Cholera vs 1918 influenza pandemic

Both are deadly diseases in topic 9.2, but the CED puts them in different categories. Cholera is a "disease associated with poverty," meaning it persists because of bad sanitation and a lack of clean water. The 1918 flu is an "emergent epidemic disease," meaning it was a new, sudden threat that swept across populations. If a question asks you to classify, don't lump them together.

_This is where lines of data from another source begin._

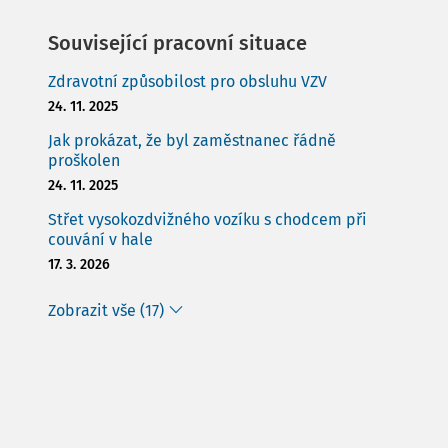
Související pracovní situace
Zdravotní způsobilost pro obsluhu VZV
24. 11. 2025
Jak prokázat, že byl zaměstnanec řádně
proškolen
24. 11. 2025
Střet vysokozdvižného vozíku s chodcem při
couvání v hale
17. 3. 2026
Zobrazit vše (17)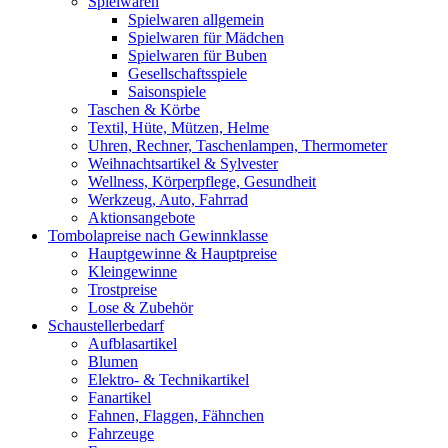
Spielwaren
Spielwaren allgemein
Spielwaren für Mädchen
Spielwaren für Buben
Gesellschaftsspiele
Saisonspiele
Taschen & Körbe
Textil, Hüte, Mützen, Helme
Uhren, Rechner, Taschenlampen, Thermometer
Weihnachtsartikel & Sylvester
Wellness, Körperpflege, Gesundheit
Werkzeug, Auto, Fahrrad
Aktionsangebote
Tombolapreise nach Gewinnklasse
Hauptgewinne & Hauptpreise
Kleingewinne
Trostpreise
Lose & Zubehör
Schaustellerbedarf
Aufblasartikel
Blumen
Elektro- & Technikartikel
Fanartikel
Fahnen, Flaggen, Fähnchen
Fahrzeuge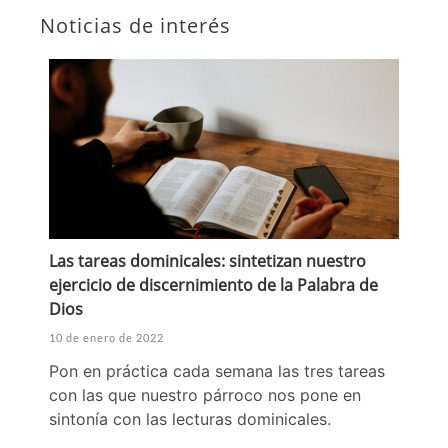
Noticias de interés
Las tareas dominicales: sintetizan nuestro
ejercicio de discernimiento de la Palabra de
Dios
10 de enero de 2022
Pon en práctica cada semana las tres tareas
con las que nuestro párroco nos pone en
sintonía con las lecturas dominicales.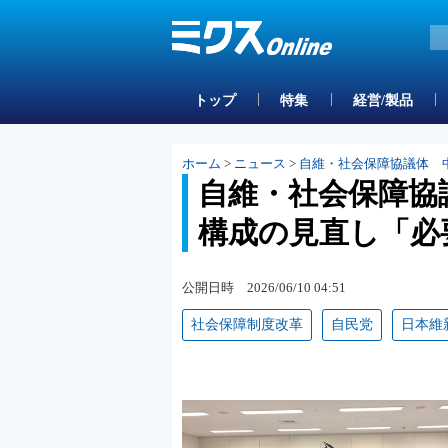
トップ
特集
経営/製品
ホーム
>
ニュース
>
自維・社会保障協議体 
自維・社会保障協
構成の見直し「必
公開日時 2026/06/10 04:51
社会保障制度改革
自民党
日本維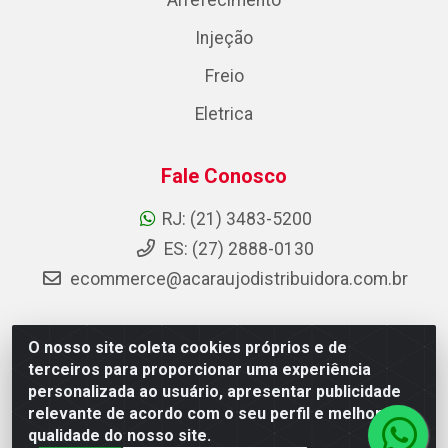
Arrefecimento
Injeção
Freio
Eletrica
Fale Conosco
RJ: (21) 3483-5200
ES: (27) 2888-0130
ecommerce@acaraujodistribuidora.com.br
O nosso site coleta cookies próprios e de
AC Araujo Distribuidora - Rua Carneiro de Campos, 42 -
terceiros para proporcionar uma experiência
São Cristóvão, Rio de Janeiro/RJ - CEP 20.920-410 -
personalizada ao usuário, apresentar publicidade
CNPJ 08.744.753/0003-85
relevante de acordo com o seu perfil e melhorar a
qualidade do nosso site.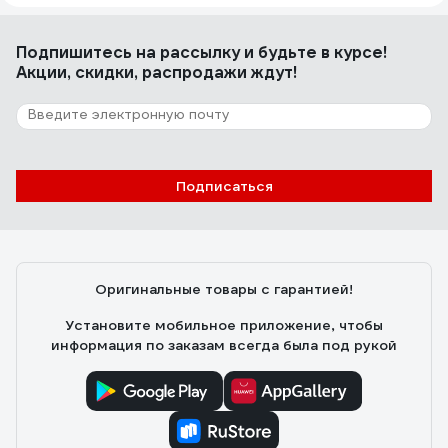
Подпишитесь
на рассылку
и будьте в курсе!
Акции, скидки, распродажи ждут!
Подписаться
Оригинальные товары с гарантией!
Установите мобильное приложение, чтобы
информация по заказам всегда была под рукой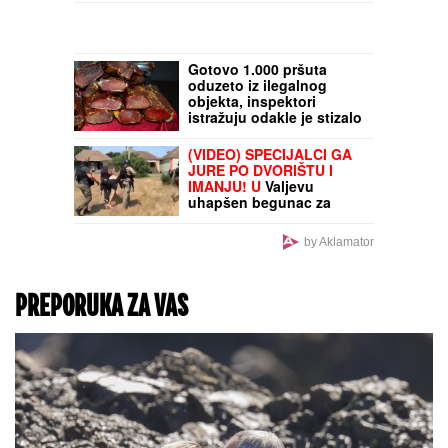
Ruže će imati krupnije i
dugotrajnije cvetove ako
u avgustu uradite ovu
važnu stvar: Potrebno je
manje od pet minuta
Marina Tucaković
iznajmljivala stan gde je
čuvala stvari vredne
milion evra, otkriveni
detalji: "Futa je sve to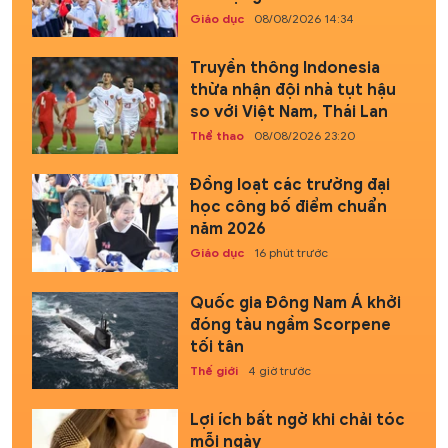
Giáo dục
08/08/2026 14:34
Truyền thông Indonesia
thừa nhận đội nhà tụt hậu
so với Việt Nam, Thái Lan
Thể thao
08/08/2026 23:20
Đồng loạt các trường đại
học công bố điểm chuẩn
năm 2026
Giáo dục
16 phút trước
Quốc gia Đông Nam Á khởi
đóng tàu ngầm Scorpene
tối tân
Thế giới
4 giờ trước
Lợi ích bất ngờ khi chải tóc
mỗi ngày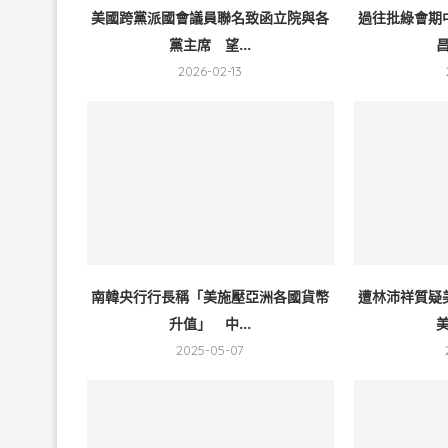
美國跨黨派國會議員聯名致函立院與各
過往批綠會期
黨主席 望...
昌
2026-02-13
南韓央行行長稱「美施壓亞洲各國貨幣
遭林沛祥質疑
升值」 中...
美
2025-05-07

Key things to remember about Cholera

  • Cholera is a waterborne disease caused by Vibrio cholerae and is classified in AP World topic 9.2 as a "disease associated with poverty."

  • It belongs in the same category as malaria and tuberculosis, not with emergent epidemics like the 1918 flu, Ebola, or HIV/AIDS.

  • Cholera persisted in the 1900s mainly because of poor sanitation and weak public health infrastructure, not because science couldn't prevent it.

  • Learning objective AP World 9.2.A uses cholera to show how environmental factors affected human populations over time.

  • Disease outbreaks like cholera both caused social disruption and spurred technological and medical advances.

  • A region with high cholera and malaria rates likely has low rates of longevity-related diseases because life expectancy there is shorter.

Frequently asked questions about Cholera

What is cholera in AP World History?

Cholera is an infectious waterborne disease caused by Vibrio cholerae, and in AP World it's a key example under topic 9.2 of a "disease associated with poverty." It shows how poor sanitation harmed populations and pushed public health advances after 1900.

Is cholera a disease associated with poverty on the AP exam?

Yes. The CED explicitly lists cholera, along with malaria and tuberculosis, as a disease associated with poverty. It spreads through contaminated water, so it thrives wherever clean water and sanitation are lacking.

How is cholera different from the 1918 influenza pandemic?

Cholera is a persistent "disease associated with poverty" tied to bad sanitation, while the 1918 flu is an "emergent epidemic disease," meaning a sudden new threat. Both are in topic 9.2, but the exam wants you to put them in different categories.

Why did cholera keep killing people if we knew how to stop it?

Because cholera is a problem of infrastructure, not knowledge. Clean water and sewer systems prevent it, so it persisted in places where poverty meant those systems didn't exist, which is exactly why the CED ties it to poverty.

Will cholera be on the AP World exam?

It can appear in multiple-choice questions, usually asking you to identify it as a disease associated with poverty or to sort it apart from emergent epidemics. Know that it goes in the same bucket as malaria and TB.